Beta2 toxin gene (cpb2) fragment corresponding to position 225– 791 of the complete CDS in C. perfringens strain 13, was amplified by PCR and sequenced using corresponding forward and reverse primers as discussed in Section 2.5. The sequences obtained from the C. perfringens isolates AG07-6, AG07-3, AG07-9, AL05-16, AG03-4, and AG02-3 exhibited 98.7%, 99.2%, 99.5%, 99.6%, 99.8%, and 99.8% identity with that of reference strain C. perfringens strain 13. Isolates AG07-4 and AL05-12 did not show any difference in the nucleotide sequence of cpb2 gene with respect to strain 13. Notably, the Himalayan isolate H2-3 harbored atypical cpb2 gene sequence showing 74.6% sequence identity with the typical gene sequence from strain 13, although it was closely related to atypical sequences reported in other C. perfringens strains. In a phylogenetic reconstruction using cpb2 gene fragments from related strains, most of the environmental isolates formed tight clusters shared by sequences from strains of non-porcine origin (Fig. 2). Among these, isolates AG07-9, AL05-16, AG03-4, and AL05-12 were closely related and exhibited specific phylogenetic affiliation with a strain isolated from an elephant and another from a wastewater treatment plant. As expected, the Himalayan isolate H2-3 formed a distinct clade and

clustered tightly with atypical cpb2 sequence from C. perfringens str. JGS1902. 3.4. Prevalence of antibiotic resistance Prevalence of antibiotic resistance among environmental anaerobic bacterial strains has been summarized in Table 2 and supplementary Figs. S1 and S2. The results clearly indicate multidrug resistance phenotype to dominate among bacterial isolates. Antibiotic susceptibility test using a modified protocol of ‘brothdisk susceptibility determination’ revealed resistance from 16 to 25 antibiotics for 35% of the strains tested. Approximately 45% of the isolates tested were found to exhibit resistance from 6 to 15 antibiotics.

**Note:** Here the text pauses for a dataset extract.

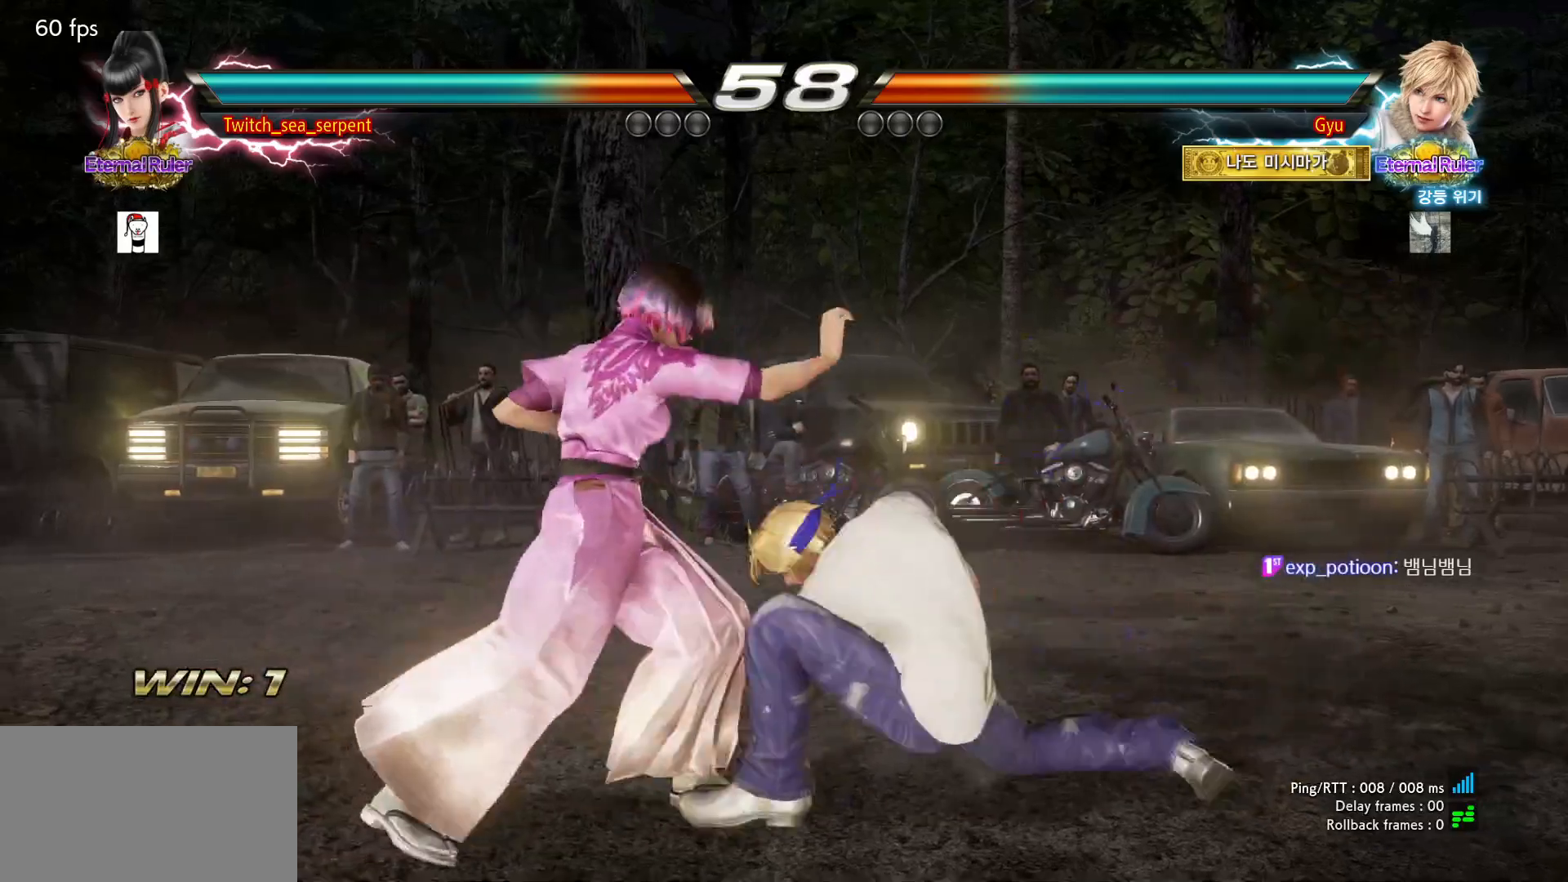
{"buttons": [], "left_stick": "left", "events": [[400, "left_stick", "left"]]}
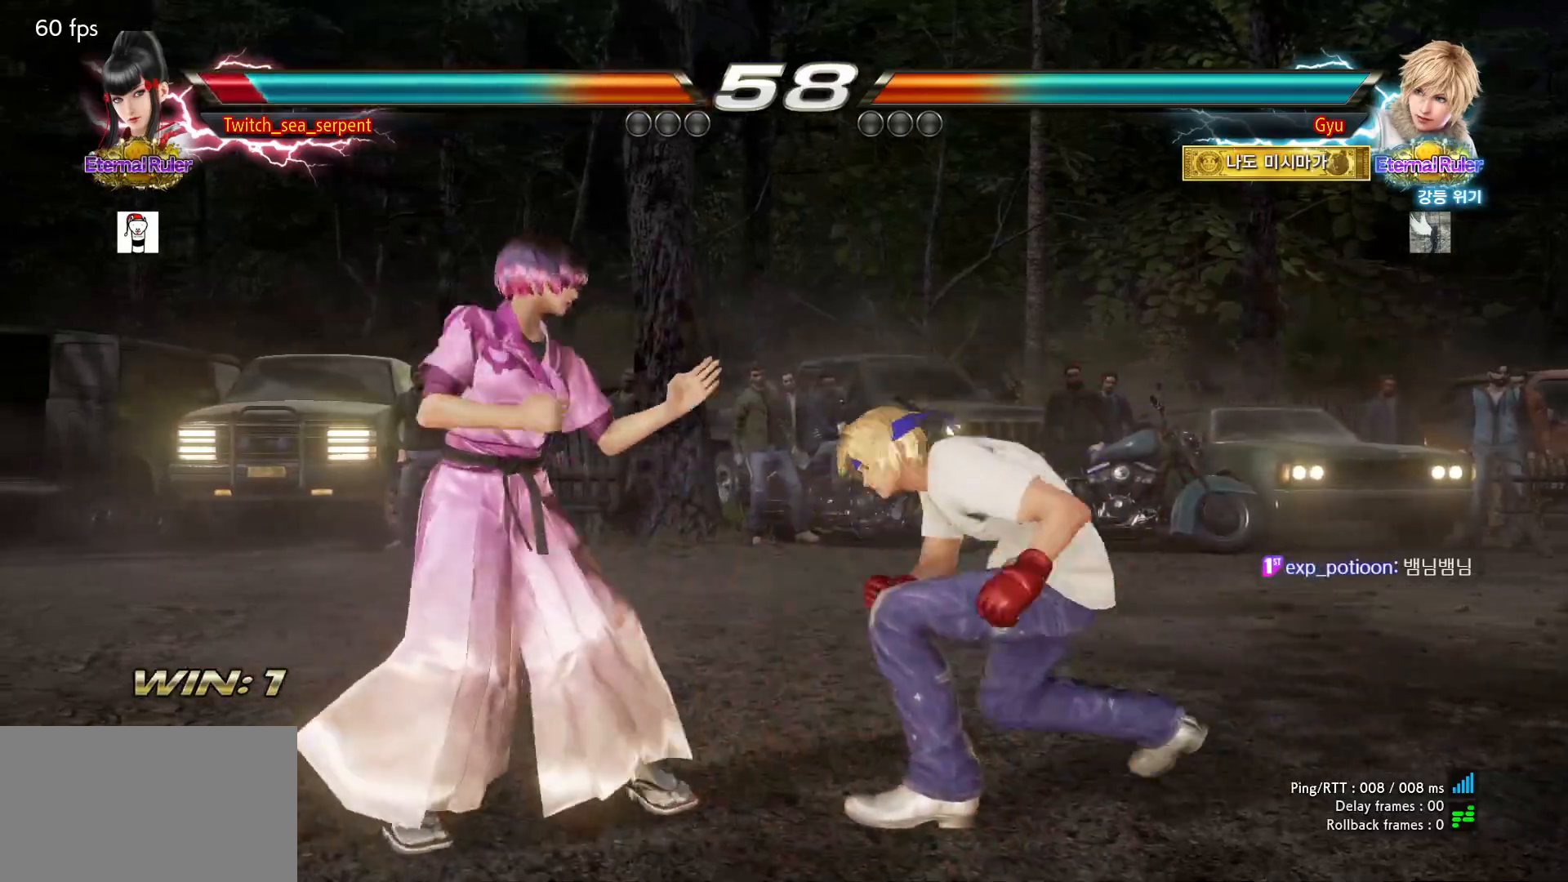
{"buttons": ["TRIANGLE"], "left_stick": "center", "events": [[133, "left_stick", "down-left"], [500, "TRIANGLE", "down"], [500, "left_stick", "center"]]}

Prevalence of antibiotic resistance did not show correlation with any specific geographical region or environmental niche (Fig. S1). Curiously, resistance to multiple antibiotics was more common among C. perfringens isolates when compared with other clostridial species, although such a conclusion is difficult to draw for some other species represented only by 2 or 3 isolates in the dataset (Fig. S2). Resistance to vancomycin was least prevalent (only 24% of the isolates were resistant) while resistance to neomycin, amikacin, streptomycin, trimethoprim, kanamycin, nitrofurazone, sulfaphenazole, and methicillin was most common (resistance in >55% of isolates). Ampicillin, chloramphenicol, cephaloridine, cephalexin, roxithromycin, cefadroxil, azlocillin, bacitracin, and cefotaxime were by and large active against environmental anaerobic bacteria and resistance was seen in 40– 50% of isolates. Notably, 7 out of 9 of the aforesaid antibiotics are known to inhibit bacterial growth by blocking cell wall synthesis. None of the Gram-positive isolates were found to possess class 1 integron when 50 and 3’-conserved regions were targeted using conserved primer sets (CS), though amplification of 230 bp fragment was seen in all the four Gram-negative strains tested (Table 1). The int gene, a marker for the Tn916-like elements, was detected in one isolate each of C. subterminale and Staphylococcus epidermidis, apart from four Gram-negative isolates. The tndX gene, characterizing the Tn5397-like elements, was detected only in an E. coli and a C. cochlearium isolate.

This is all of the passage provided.